Given:
std::atomic<uint64_t> b;
void f()
{
std::atomic_thread_fence(std::memory_order::memory_order_acquire);
uint64_t a = b.load(std::memory_order::memory_order_acquire);
// code using a...
}
Can removing the call to std::atomic_thread_fence
have any effect? If so is there a succinct example? Keeping in mind that other functions may store/load to b
and call f
.
Never redundant. atomic_thread_fence
actually has stricter ordering requirements than a load with mo_acquire
. It's poorly documented, but the acquire fence isn't one-way permiable for loads; it preserves Read-Read and Read-Write order between accesses on opposite sides of the fence.
Load-acquires on the other hand only require ordering between that load and subsequent loads and stores. Read-Read and Read-Write order is enforced ONLY between that particular load-acquire. Prior loads/stores (in program order) have no restrictions. Thus the load-acquire is one-way permiable.
The release fence similarly loses one-way permiability for stores, preserving Write-Read and Write-Write. See Jeff Preshing's article https://preshing.com/20130922/acquire-and-release-fences/.
By the way, it looks like you have your fence on the wrong side. See Preshing's other article https://preshing.com/20131125/acquire-and-release-fences-dont-work-the-way-youd-expect/. With an acquire-load, the load happens before the acquire, so using fences it would look like this:
uint64_t a = b.load(std::memory_order::memory_order_relaxed);
std::atomic_thread_fence(std::memory_order::memory_order_acquire);
Remember that release doesn't guarantee visibility. All release does is guarantee the order in which writes to different variables become visible in other threads. (Without this, other threads can observe orderings that seem to violate cause-and-effect.)

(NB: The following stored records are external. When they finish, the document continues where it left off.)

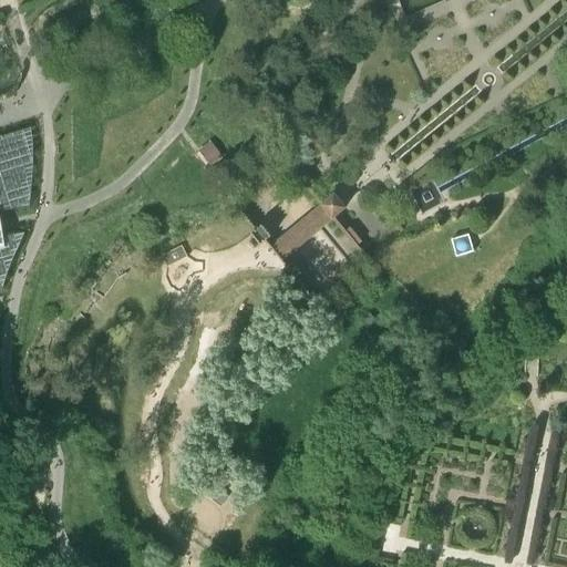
[(23,229),(2,232),(6,248),(0,249),(0,210),(29,203),(33,166),(32,137),(31,126),(0,136),(0,285),(3,285),(13,255),(23,229)]
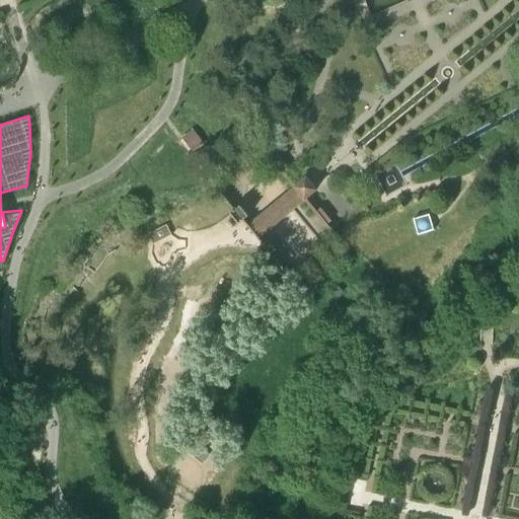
[(196,154),(209,146),(194,127),(180,135),(196,154)]
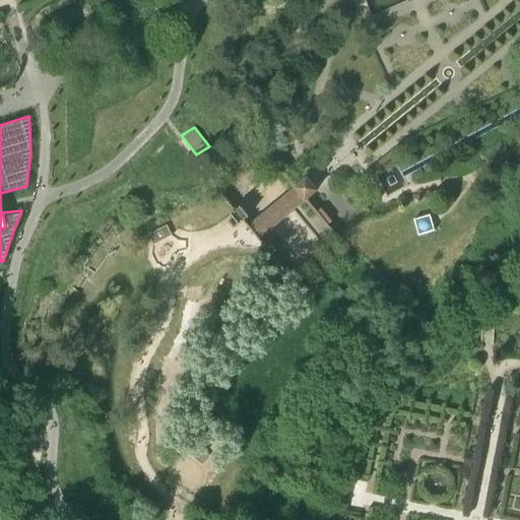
[(254,229),(260,238),(265,233),(270,229),(294,209),(301,203),(306,198),(319,188),(313,181),(307,174),(295,185),(287,190),(254,219),(249,223),(254,229)]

Here's an example using CppMem tool (http://svr-pes20-cppmem.cl.cam.ac.uk/cppmem/). The first thread is SC, so we know the writes occur in that order. So if c==1, then a and b should both be 1 as well. CppMem gives "48 executions; 1 consistent, race free", indicating that it is possible for the 2nd thread to see c==1 && b==0 && a==0. This is because c.load
is allowed to be reordered after a.load
, permeating past b.load
int main() {
atomic_int a = 0;
atomic_int b = 0;
atomic_int c = 0;
{{{ {
a.store(1, mo_seq_cst);
b.store(1, mo_seq_cst);
c.store(1, mo_seq_cst);
} ||| {
c.load(mo_relaxed).readsvalue(1);
b.load(mo_acquire).readsvalue(0);
a.load(mo_relaxed).readsvalue(0);
} }}}
}
If we replace the acquire-load with an aquire-fence, c.load
is not allowed to be reordered after a.load
. CppMem gives "8 executions; no consistent" confirming that it is not possible.
int main() {
atomic_int a = 0;
atomic_int c = 0;
{{{ {
a.store(1, mo_seq_cst);
c.store(1, mo_seq_cst);
} ||| {
c.load(mo_relaxed).readsvalue(1);
atomic_thread_fence(mo_acquire);
a.load(mo_relaxed).readsvalue(0);
} }}}
}
Edit: Improved first example to actually show the variable crossing an acquire operation.